* [Description of the task] Continue the text on Crohn's disease and ulcerative colitis from the point where it stops.

* [Source passage]
..............................

The most accurate way to confirm Crohn’s is endoscopy, where a doctor uses a thin, flexible camera to look directly at the lining of your digestive tract and take small tissue samples (biopsies). A colonoscopy examines the colon and the end of the small intestine. If disease in the upper small intestine is suspected, an upper endoscopy or capsule endoscopy may be used. For capsule endoscopy, you swallow a pill-sized camera that takes thousands of images as it travels through your gut.

Imaging tests fill in the picture for areas that scopes can’t easily reach. CT enterography and MR enterography create detailed cross-sectional images of the small intestine. Intestinal ultrasound is increasingly being used as a radiation-free, non-invasive option for both initial diagnosis and ongoing monitoring.

Crohn’s vs. Ulcerative Colitis

The condition most commonly confused with Crohn’s is ulcerative colitis (UC). Both are inflammatory bowel diseases, both cause diarrhea and abdominal pain, and both can involve bloody stools. But they behave differently in ways that matter for treatment.

Ulcerative colitis only affects the colon. It starts in the rectum and spreads upward in a continuous line with no gaps. The inflammation stays shallow, limited to the innermost lining. Crohn’s disease, by contrast, can appear anywhere in the digestive tract and often “skips” areas, leaving patches of healthy tissue between inflamed spots. Crohn’s inflammation also penetrates deeper through the intestinal wall, which is why it’s more likely to cause complications like fistulas, strictures (narrowing), and abscesses.

..............................

* [The data]
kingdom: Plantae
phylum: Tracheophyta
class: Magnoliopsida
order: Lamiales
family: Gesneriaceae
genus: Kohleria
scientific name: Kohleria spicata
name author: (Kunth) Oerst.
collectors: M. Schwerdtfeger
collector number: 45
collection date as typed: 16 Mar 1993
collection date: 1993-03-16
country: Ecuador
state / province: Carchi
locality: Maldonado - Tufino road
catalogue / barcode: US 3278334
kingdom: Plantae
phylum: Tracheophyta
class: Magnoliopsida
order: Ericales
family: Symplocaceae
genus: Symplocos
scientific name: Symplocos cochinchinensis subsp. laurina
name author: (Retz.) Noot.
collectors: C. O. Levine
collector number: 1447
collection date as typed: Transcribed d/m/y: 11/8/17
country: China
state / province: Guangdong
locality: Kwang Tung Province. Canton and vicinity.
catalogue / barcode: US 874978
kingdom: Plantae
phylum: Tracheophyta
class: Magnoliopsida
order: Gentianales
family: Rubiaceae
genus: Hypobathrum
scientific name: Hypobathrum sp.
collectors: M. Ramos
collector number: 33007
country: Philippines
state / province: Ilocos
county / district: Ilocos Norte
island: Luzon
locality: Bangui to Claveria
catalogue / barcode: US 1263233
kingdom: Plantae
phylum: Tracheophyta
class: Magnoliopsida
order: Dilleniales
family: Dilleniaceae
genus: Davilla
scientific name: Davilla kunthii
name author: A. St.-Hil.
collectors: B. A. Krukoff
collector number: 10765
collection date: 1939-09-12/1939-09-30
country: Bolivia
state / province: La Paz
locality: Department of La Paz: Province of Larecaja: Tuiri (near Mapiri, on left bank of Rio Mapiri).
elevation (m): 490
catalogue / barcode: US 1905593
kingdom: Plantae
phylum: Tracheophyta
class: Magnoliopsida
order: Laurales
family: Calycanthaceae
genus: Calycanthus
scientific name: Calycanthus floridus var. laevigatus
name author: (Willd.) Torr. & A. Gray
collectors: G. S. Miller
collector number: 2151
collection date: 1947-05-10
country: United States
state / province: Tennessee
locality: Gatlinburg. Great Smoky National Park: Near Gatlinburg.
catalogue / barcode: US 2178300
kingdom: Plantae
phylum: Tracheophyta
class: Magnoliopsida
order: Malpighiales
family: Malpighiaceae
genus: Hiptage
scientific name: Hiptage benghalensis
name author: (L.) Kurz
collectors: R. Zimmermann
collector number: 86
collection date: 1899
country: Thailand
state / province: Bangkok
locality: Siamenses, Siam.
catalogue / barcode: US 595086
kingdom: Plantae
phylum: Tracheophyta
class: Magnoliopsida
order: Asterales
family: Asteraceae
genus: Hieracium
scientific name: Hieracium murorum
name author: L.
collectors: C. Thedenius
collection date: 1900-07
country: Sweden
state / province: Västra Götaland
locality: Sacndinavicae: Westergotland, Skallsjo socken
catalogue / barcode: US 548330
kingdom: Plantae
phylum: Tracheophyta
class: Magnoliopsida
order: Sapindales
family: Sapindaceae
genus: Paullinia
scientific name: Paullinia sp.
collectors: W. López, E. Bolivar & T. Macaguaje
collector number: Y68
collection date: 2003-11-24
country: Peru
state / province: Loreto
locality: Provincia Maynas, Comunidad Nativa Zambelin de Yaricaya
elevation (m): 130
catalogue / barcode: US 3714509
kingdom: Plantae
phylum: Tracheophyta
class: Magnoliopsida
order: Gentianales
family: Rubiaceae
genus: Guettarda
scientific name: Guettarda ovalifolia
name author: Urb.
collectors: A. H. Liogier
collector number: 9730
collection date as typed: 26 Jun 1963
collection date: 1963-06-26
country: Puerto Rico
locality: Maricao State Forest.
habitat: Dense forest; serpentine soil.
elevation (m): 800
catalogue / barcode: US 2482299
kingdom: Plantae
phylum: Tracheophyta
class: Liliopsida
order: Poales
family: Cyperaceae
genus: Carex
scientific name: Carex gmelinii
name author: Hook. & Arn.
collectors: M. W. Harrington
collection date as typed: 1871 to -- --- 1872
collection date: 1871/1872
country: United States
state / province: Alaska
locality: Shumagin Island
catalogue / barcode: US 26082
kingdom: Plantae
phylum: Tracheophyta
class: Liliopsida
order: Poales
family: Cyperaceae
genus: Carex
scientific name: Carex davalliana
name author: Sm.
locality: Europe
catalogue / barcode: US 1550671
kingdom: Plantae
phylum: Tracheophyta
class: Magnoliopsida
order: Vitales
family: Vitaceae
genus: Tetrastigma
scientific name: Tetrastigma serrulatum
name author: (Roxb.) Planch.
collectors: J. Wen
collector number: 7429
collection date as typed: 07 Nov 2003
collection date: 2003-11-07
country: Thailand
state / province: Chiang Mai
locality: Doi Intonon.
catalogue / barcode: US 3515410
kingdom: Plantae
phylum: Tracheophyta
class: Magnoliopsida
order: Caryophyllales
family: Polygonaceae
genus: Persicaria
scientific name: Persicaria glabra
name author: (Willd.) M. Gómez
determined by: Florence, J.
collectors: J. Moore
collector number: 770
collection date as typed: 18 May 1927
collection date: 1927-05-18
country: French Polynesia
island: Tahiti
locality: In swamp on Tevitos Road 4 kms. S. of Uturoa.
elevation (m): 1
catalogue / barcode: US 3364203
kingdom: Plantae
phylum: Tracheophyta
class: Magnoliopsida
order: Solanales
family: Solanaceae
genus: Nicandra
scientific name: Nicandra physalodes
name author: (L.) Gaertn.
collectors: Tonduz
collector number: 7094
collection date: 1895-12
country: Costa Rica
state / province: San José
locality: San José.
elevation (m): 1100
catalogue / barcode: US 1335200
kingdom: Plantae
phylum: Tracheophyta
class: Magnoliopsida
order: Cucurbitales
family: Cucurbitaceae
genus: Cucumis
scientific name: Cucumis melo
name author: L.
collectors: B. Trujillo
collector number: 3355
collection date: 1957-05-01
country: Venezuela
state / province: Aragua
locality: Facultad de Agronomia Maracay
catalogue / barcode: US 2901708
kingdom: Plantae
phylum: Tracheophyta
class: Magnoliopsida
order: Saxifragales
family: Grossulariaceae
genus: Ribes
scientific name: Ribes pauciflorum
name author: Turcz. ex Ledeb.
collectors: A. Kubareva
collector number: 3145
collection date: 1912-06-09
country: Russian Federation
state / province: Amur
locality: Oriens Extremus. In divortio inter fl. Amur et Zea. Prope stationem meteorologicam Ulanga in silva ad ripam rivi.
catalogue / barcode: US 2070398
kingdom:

..............................

* [Result]
During a colonoscopy, these patterns are often visible. A biopsy confirms whether the inflammation extends through multiple layers of the intestinal wall, which points toward Crohn’s, or stays on the surface, which points toward UC. In some cases, especially when disease is limited to the colon, the distinction can be difficult to make right away.

Signs in Children and Teens

Crohn’s disease can develop at any age, but it frequently appears during adolescence. In children and teenagers, the classic gut symptoms may take a back seat to something less obvious: slowed growth. A growth rate below 4 centimeters per year, or a noticeable drop in height percentile compared to earlier measurements, can be an early signal of undiagnosed inflammatory bowel disease.

Delayed puberty is another marker. If puberty hasn’t started by around age 12 to 13 in girls or 13 to 14 in boys, or if pubertal development stalls for two or more years after it begins, chronic intestinal inflammation could be a contributing factor. These growth and development issues happen because ongoing inflammation interferes with nutrient absorption and increases the body’s energy demands. In some pediatric cases, growth delay or delayed puberty is the primary reason a family seeks medical evaluation, with digestive symptoms only becoming apparent once testing begins.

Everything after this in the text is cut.